C’est d’abord l’originalité qui m’intéresse. Je n’aime pas trop la simplicité, je n’aime pas les additions de choses qui ne sont pas vraiment originales. Je crois en l’originalité, je trouve qu’aujourd’hui, avec le marché du cinéma, qui est assez compliqué, il faut proposer des choses originales, il faut créer sa propre voie, son propre chemin et le mien, en tout cas, c’est celui-là. Ce n’est pas celui de la facilité, mais ça me convient. Je me trouve plutôt épanoui là-dedans.
Il faut aussi rappeler le succès de L’amour ouf en 2024 !

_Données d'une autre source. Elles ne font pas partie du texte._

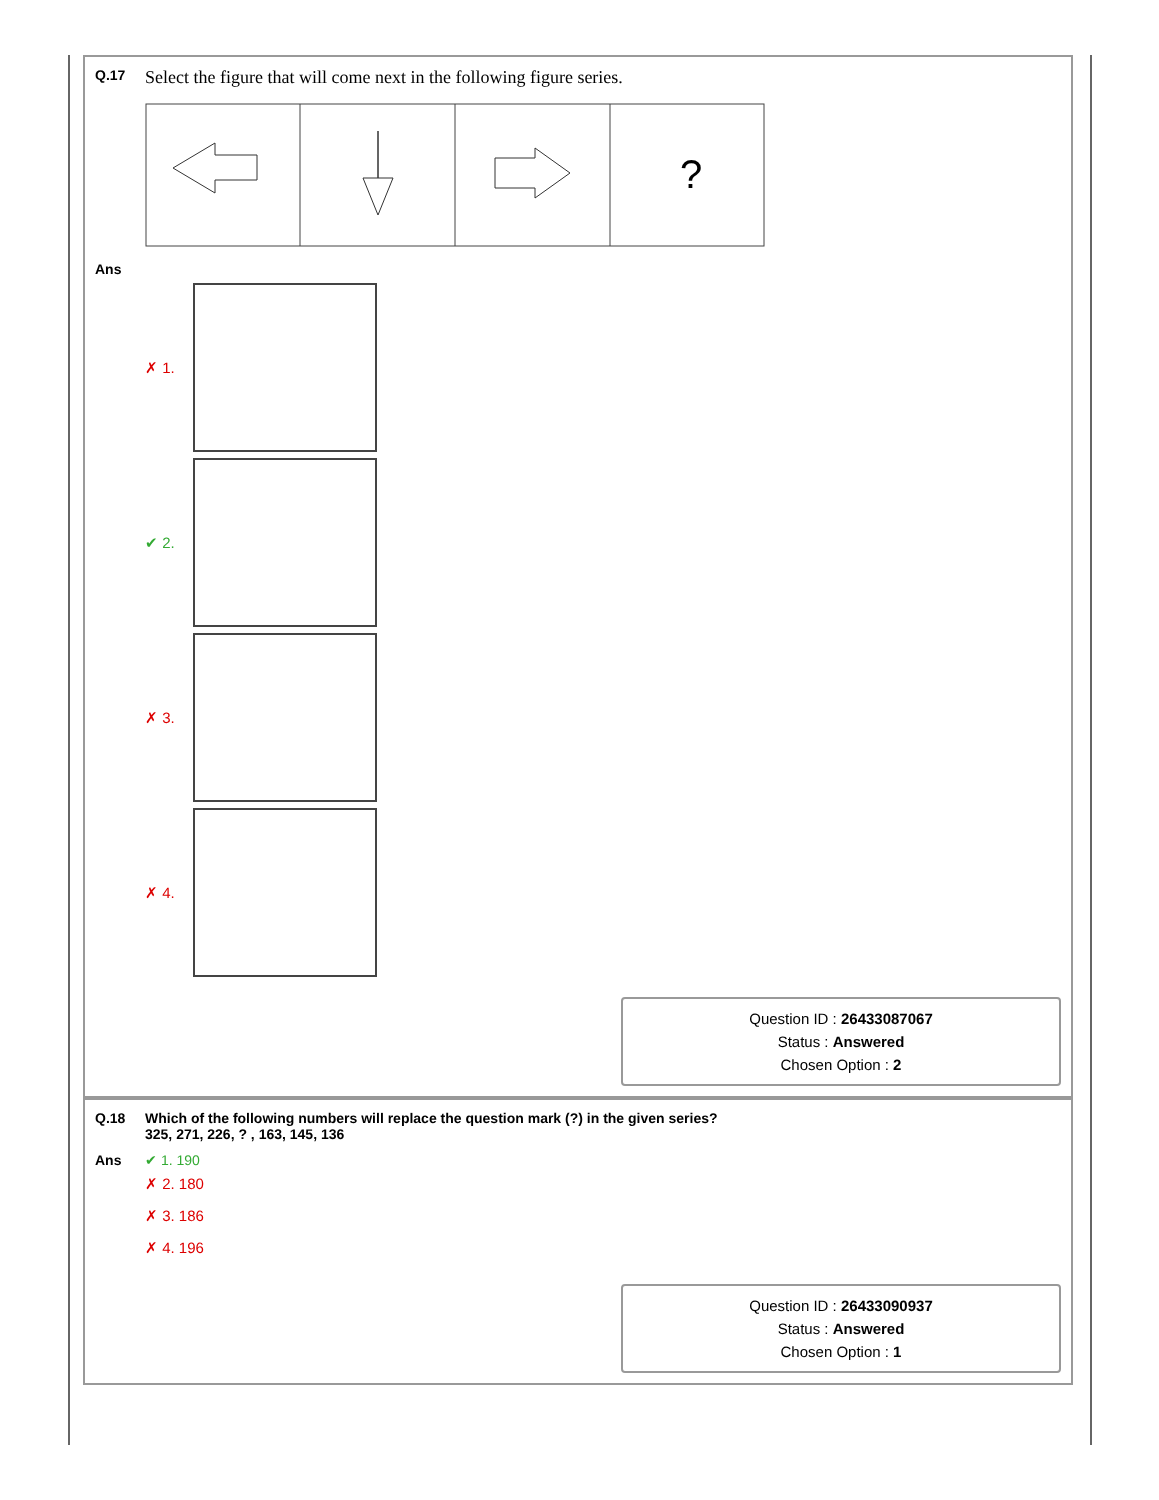Q.17
Select the figure that will come next in the following figure series.
?
Ans
✗ 1.
✔ 2.
✗ 3.
✗ 4.
Question ID : 26433087067
Status : Answered
Chosen Option : 2
Q.18 Which of the following numbers will replace the question mark (?) in the given series?
325, 271, 226, ? , 163, 145, 136
Ans ✔ 1. 190
✗ 2. 180
✗ 3. 186
✗ 4. 196
Question ID : 26433090937
Status : Answered
Chosen Option : 1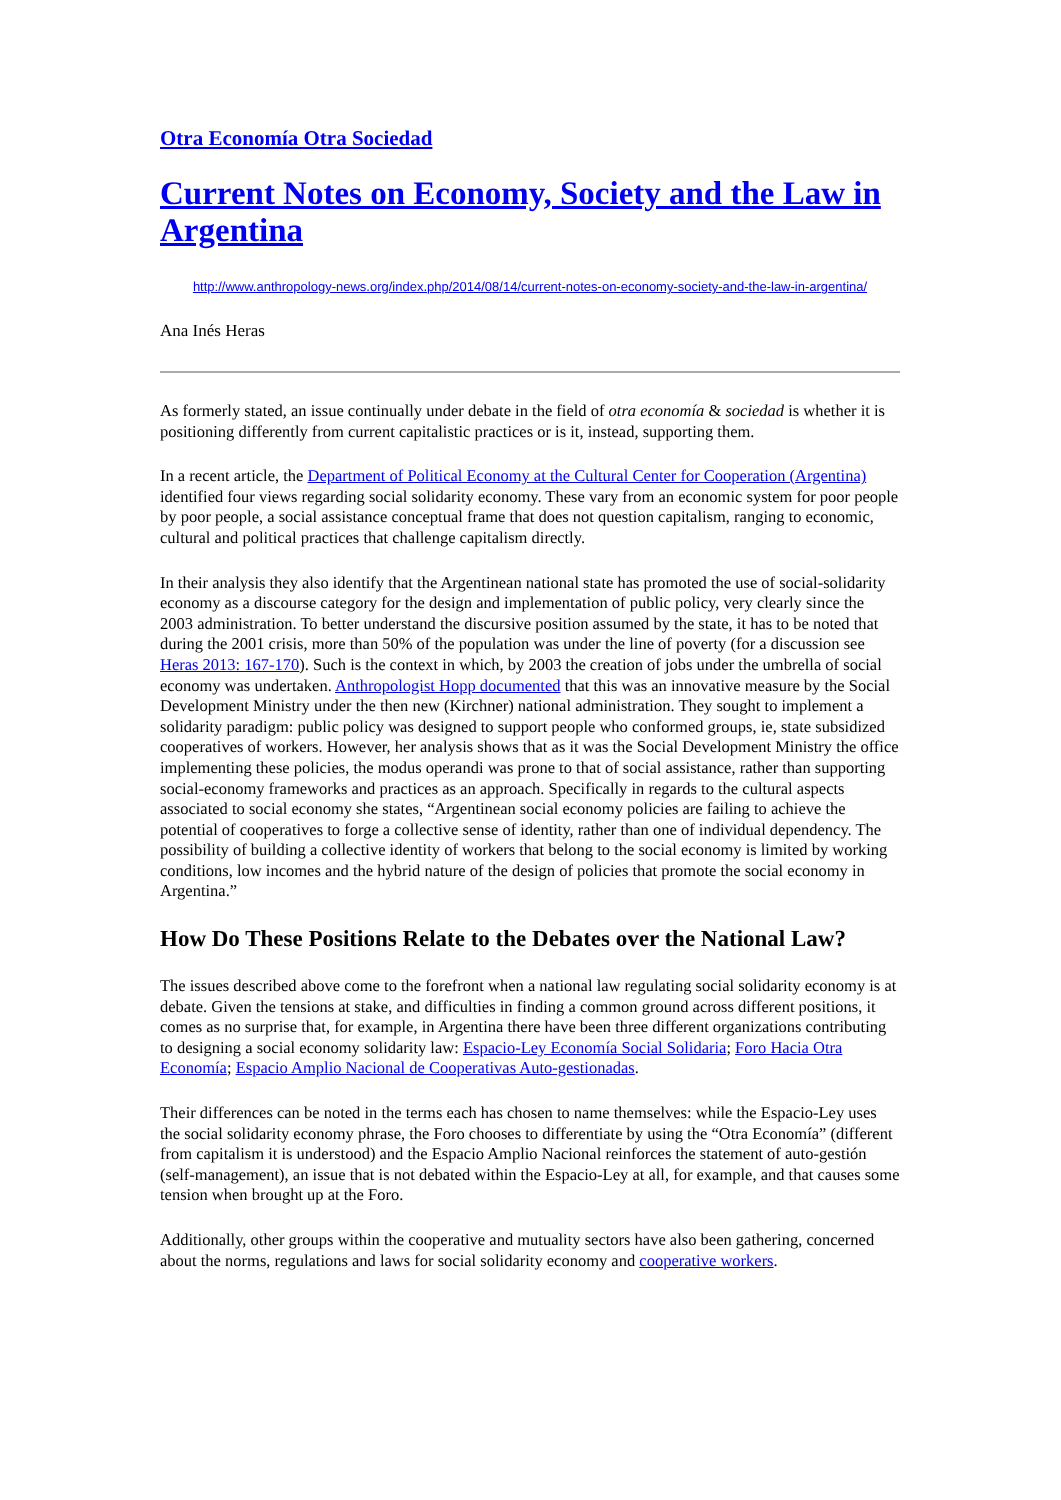Otra Economía Otra Sociedad
Current Notes on Economy, Society and the Law in Argentina
http://www.anthropology-news.org/index.php/2014/08/14/current-notes-on-economy-society-and-the-law-in-argentina/
Ana Inés Heras
As formerly stated, an issue continually under debate in the field of otra economía & sociedad is whether it is positioning differently from current capitalistic practices or is it, instead, supporting them.
In a recent article, the Department of Political Economy at the Cultural Center for Cooperation (Argentina) identified four views regarding social solidarity economy. These vary from an economic system for poor people by poor people, a social assistance conceptual frame that does not question capitalism, ranging to economic, cultural and political practices that challenge capitalism directly.
In their analysis they also identify that the Argentinean national state has promoted the use of social-solidarity economy as a discourse category for the design and implementation of public policy, very clearly since the 2003 administration. To better understand the discursive position assumed by the state, it has to be noted that during the 2001 crisis, more than 50% of the population was under the line of poverty (for a discussion see Heras 2013: 167-170). Such is the context in which, by 2003 the creation of jobs under the umbrella of social economy was undertaken. Anthropologist Hopp documented that this was an innovative measure by the Social Development Ministry under the then new (Kirchner) national administration. They sought to implement a solidarity paradigm: public policy was designed to support people who conformed groups, ie, state subsidized cooperatives of workers. However, her analysis shows that as it was the Social Development Ministry the office implementing these policies, the modus operandi was prone to that of social assistance, rather than supporting social-economy frameworks and practices as an approach. Specifically in regards to the cultural aspects associated to social economy she states, “Argentinean social economy policies are failing to achieve the potential of cooperatives to forge a collective sense of identity, rather than one of individual dependency. The possibility of building a collective identity of workers that belong to the social economy is limited by working conditions, low incomes and the hybrid nature of the design of policies that promote the social economy in Argentina.”
How Do These Positions Relate to the Debates over the National Law?
The issues described above come to the forefront when a national law regulating social solidarity economy is at debate. Given the tensions at stake, and difficulties in finding a common ground across different positions, it comes as no surprise that, for example, in Argentina there have been three different organizations contributing to designing a social economy solidarity law: Espacio-Ley Economía Social Solidaria; Foro Hacia Otra Economía; Espacio Amplio Nacional de Cooperativas Auto-gestionadas.
Their differences can be noted in the terms each has chosen to name themselves: while the Espacio-Ley uses the social solidarity economy phrase, the Foro chooses to differentiate by using the “Otra Economía” (different from capitalism it is understood) and the Espacio Amplio Nacional reinforces the statement of auto-gestión (self-management), an issue that is not debated within the Espacio-Ley at all, for example, and that causes some tension when brought up at the Foro.
Additionally, other groups within the cooperative and mutuality sectors have also been gathering, concerned about the norms, regulations and laws for social solidarity economy and cooperative workers.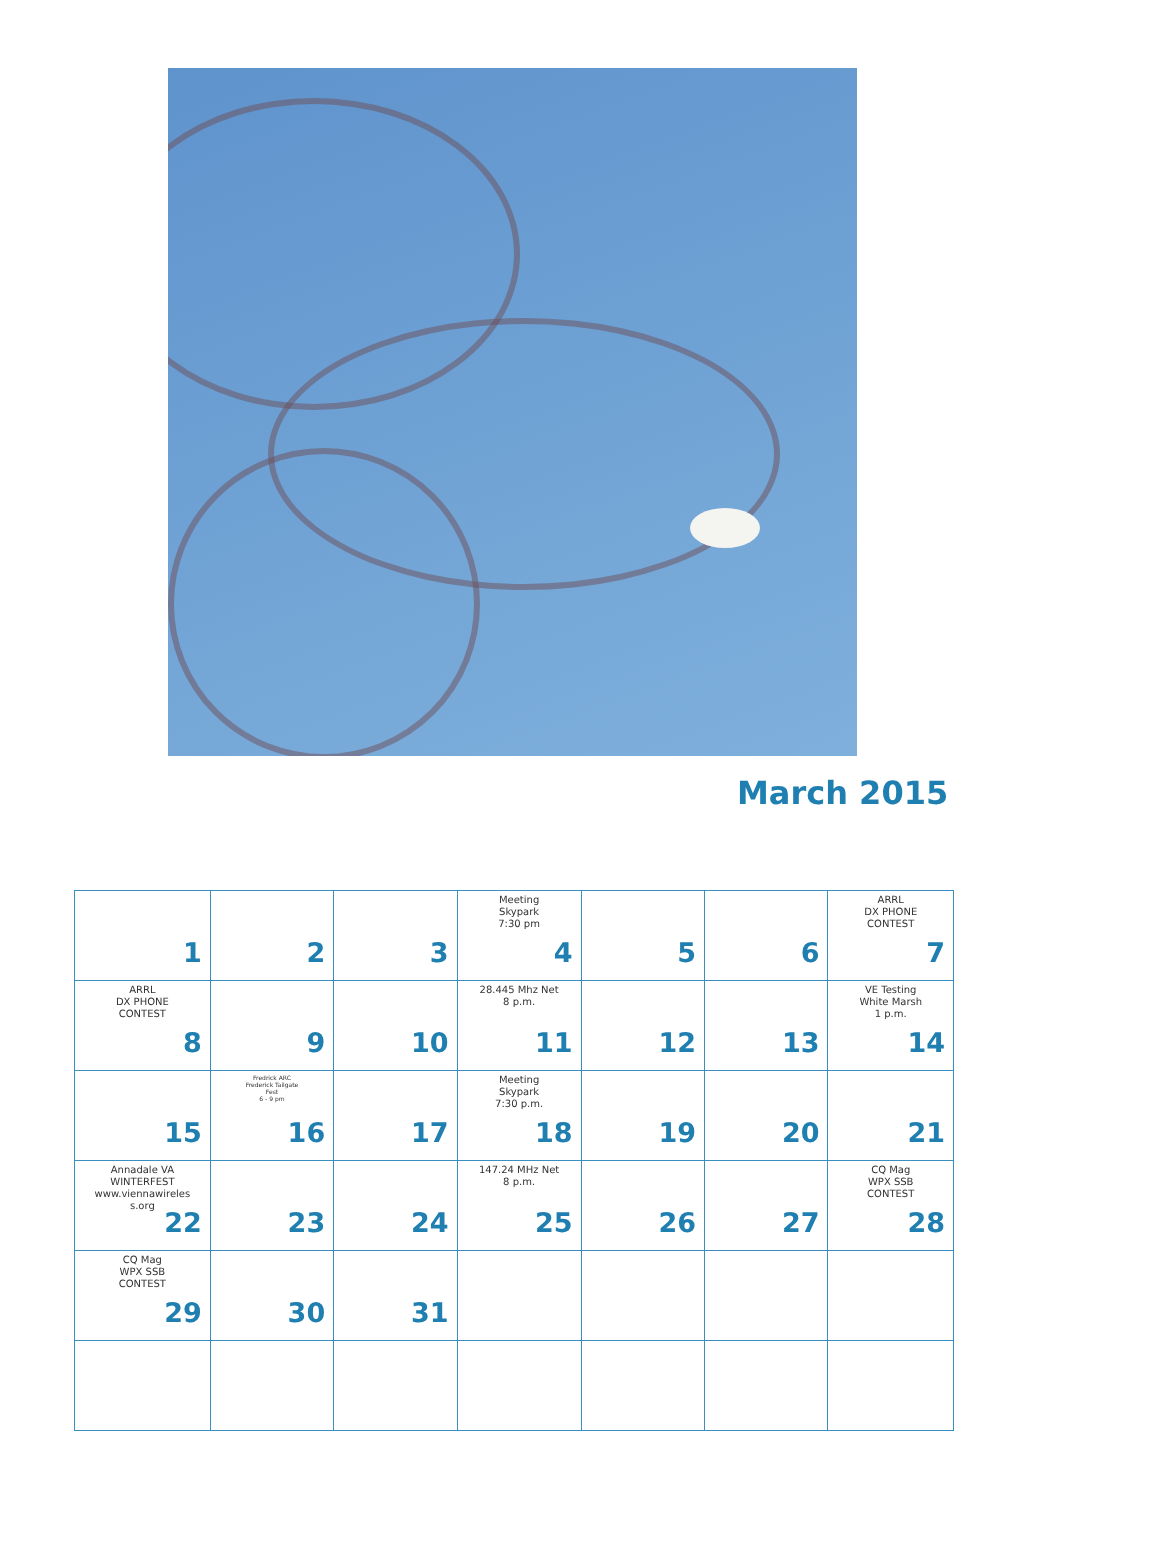March 2015
| 1 | 2 | 3 | Meeting Skypark 7:30 pm 4 | 5 | 6 | ARRL DX PHONE CONTEST 7 |
| ARRL DX PHONE CONTEST 8 | 9 | 10 | 28.445 Mhz Net 8 p.m. 11 | 12 | 13 | VE Testing White Marsh 1 p.m. 14 |
| 15 | Fredrick ARC Frederick Tailgate Fest 6 - 9 pm 16 | 17 | Meeting Skypark 7:30 p.m. 18 | 19 | 20 | 21 |
| Annadale VA WINTERFEST www.viennawireles s.org 22 | 23 | 24 | 147.24 MHz Net 8 p.m. 25 | 26 | 27 | CQ Mag WPX SSB CONTEST 28 |
| CQ Mag WPX SSB CONTEST 29 | 30 | 31 | | | | |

J.-P. Z. : L’amour ouf est une addition de plein de choses, c’est mon gars Gilles ! Il m’a proposé de venir jouer dans son film. Il a appelé Adèle Exarchopoulos, François Civil et moi. Il nous a invités au restaurant et il nous a dit qu’il nous voulait tous les trois. C’était un tournage où j’ai retrouvé ma famille. J’adore Gilles ; Adèle, c’est vraiment ma go. Il y a avait Raphaël Quenard, Alain Chabat, Benoît Poelvoorde. J’y suis allé en sachant que j’allais rigoler. Je suis parti sur le tournage pour rigoler, pas pour jouer dans un film ! [Rires] C’est l’un des plus grands succès de l’année, la preuve que quand on cherche à être heureux et pas forcément à faire des choses qui marchent, le chemin se fait tout seul.
Avant de vous lancer dans Prosper, est-ce que l’univers de la sape vous était familier ?
J.-P. Z. : Je connaissais le milieu de la sape parce que j’ai grandi à Caen dans un univers très africain. On traînait beaucoup avec les Congolais. J’avais beaucoup d’amis Congolais dont les parents étaient des sapeurs, donc c’est quelque chose qui me parlait. J’avais aussi vu le film Black Mic-Mac (1996), qui est un classique dans ma famille, qu’on a beaucoup regardé et qui tournait aussi autour de la sape. Je n’étais pas du tout étranger à cette culture. Je trouvais que c’était vraiment fin et judicieux de parler du thème de la confiance en soi à travers ce prisme-là, parce que c’est vraiment très original. Depuis Black Mic-Mac, je n’avais pas vu d’autre film qui abordait ce sujet-là, dans lequel on traversait cet univers-là de cette manière. On m’a déjà proposé d’autres films sur la sape par le passé, mais c’était trop dans la facilité. Quand j’ai vu le scénario de Prosper, j’ai vu que c’était bien plus complexe, avec de la comédie qui plus est.
« Je pense que le fait de les avoir côtoyés, ça m’a appris à me mettre en avant. Il faut se célébrer, s’autocélébrer, être fier de soi, et se regarder dans le miroir en se disant qu’on est beau. »
Jean-Pascal Zadi
C. B. : Je suis moitié italienne et moitié congolaise, donc ce sont mes origines, c’est ma famille. J’ai grandi dans le monde de la sape. Puis, je suis rentrée dans l’univers de la mode, donc ça a créé une rencontre. Ce n’était pas nouveau, mais c’était une manière différente d’aborder la mode et l’industrie de la mode. J’ai pris beaucoup de plaisir à me saper, à entrer dans cet univers et à rencontrer les sapeurs. Je leur ai posé beaucoup de questions, parce que j’ignorais encore beaucoup de choses. C’est plus complexe que ce qu’on pense et c’est très bien représenté dans le film.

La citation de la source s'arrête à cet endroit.